There are three options for you to choose from in repaying your mortgage, these are: repayment, interest-only, or a combination of the two.
The most popular option, and the one that is the most widely available is a repayment mortgage. With a repayment mortgage, you’ll make monthly repayments for a pre-arranged period of time until you’ve paid back both the capital and the interest.
This means that your mortgage balance will get progressively smaller, month by month, and provided that you keep up with the repayments, your mortgage will be repaid at the end of the term.
You should bear in mind that when you start your mortgage, the repayments will mainly be coming out of the interest amount, so should you decide move house or repay the mortgage in full in the early years, you’ll find that the amount that you owe will not be too different to the starting figure.
With an interest-only mortgage you will only pay the interest due on the amount you borrowed each month. So, while your monthly payments will be less than they would with a similar repayment mortgage, you will still owe the amount you originally borrowed when you reach the end of the mortgage term.
Lenders will make sure you have a repayment strategy in place, so that you’ll have money to pay off the capital at the end of the mortgage. Different lenders will obviously have different criteria for meeting their strategies, but the repayment plan will often mean paying regularly into savings or investments and could include pensions and other properties.
If you do decide to follow an investment plan, the responsibility to ensure that you can pay what’s owed on the capital at the end of the mortgage falls on you, however your lender will also check on this at least once during the repayment period.

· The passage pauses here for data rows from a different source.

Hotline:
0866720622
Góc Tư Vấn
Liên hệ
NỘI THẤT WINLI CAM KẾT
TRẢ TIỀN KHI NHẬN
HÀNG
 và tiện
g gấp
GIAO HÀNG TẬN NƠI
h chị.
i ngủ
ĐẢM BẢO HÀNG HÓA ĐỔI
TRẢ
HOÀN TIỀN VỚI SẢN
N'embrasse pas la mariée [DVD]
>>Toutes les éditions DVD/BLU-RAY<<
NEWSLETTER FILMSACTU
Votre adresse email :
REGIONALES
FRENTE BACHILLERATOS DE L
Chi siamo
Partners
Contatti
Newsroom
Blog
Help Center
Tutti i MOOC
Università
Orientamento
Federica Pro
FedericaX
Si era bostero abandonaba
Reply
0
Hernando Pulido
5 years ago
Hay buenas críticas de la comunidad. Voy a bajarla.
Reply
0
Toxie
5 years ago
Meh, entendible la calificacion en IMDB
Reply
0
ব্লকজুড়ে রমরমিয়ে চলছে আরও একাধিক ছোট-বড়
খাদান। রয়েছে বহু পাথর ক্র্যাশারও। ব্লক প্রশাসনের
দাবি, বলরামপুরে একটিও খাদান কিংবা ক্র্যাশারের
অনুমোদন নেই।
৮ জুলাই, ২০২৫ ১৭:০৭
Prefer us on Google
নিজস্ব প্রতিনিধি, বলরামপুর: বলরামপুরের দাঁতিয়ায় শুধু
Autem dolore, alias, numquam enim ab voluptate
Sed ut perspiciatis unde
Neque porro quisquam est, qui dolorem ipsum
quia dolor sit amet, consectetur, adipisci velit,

If the plan is not on track, then it will be very difficult for you to remortgage or get the loan restructured.
It is fairly common for lenders to request a larger deposit amount if you have an interest-only mortgage. If you have a substantial deposit and are considering an interest-only mortgage you may want to get financial advice to work out the best repayment method.
There are a number of lenders who offer mortgages on a part-repayment and part-interest-only basis. This option means that at the end of the term some of the mortgage capital will still be owed and will need to be repaid.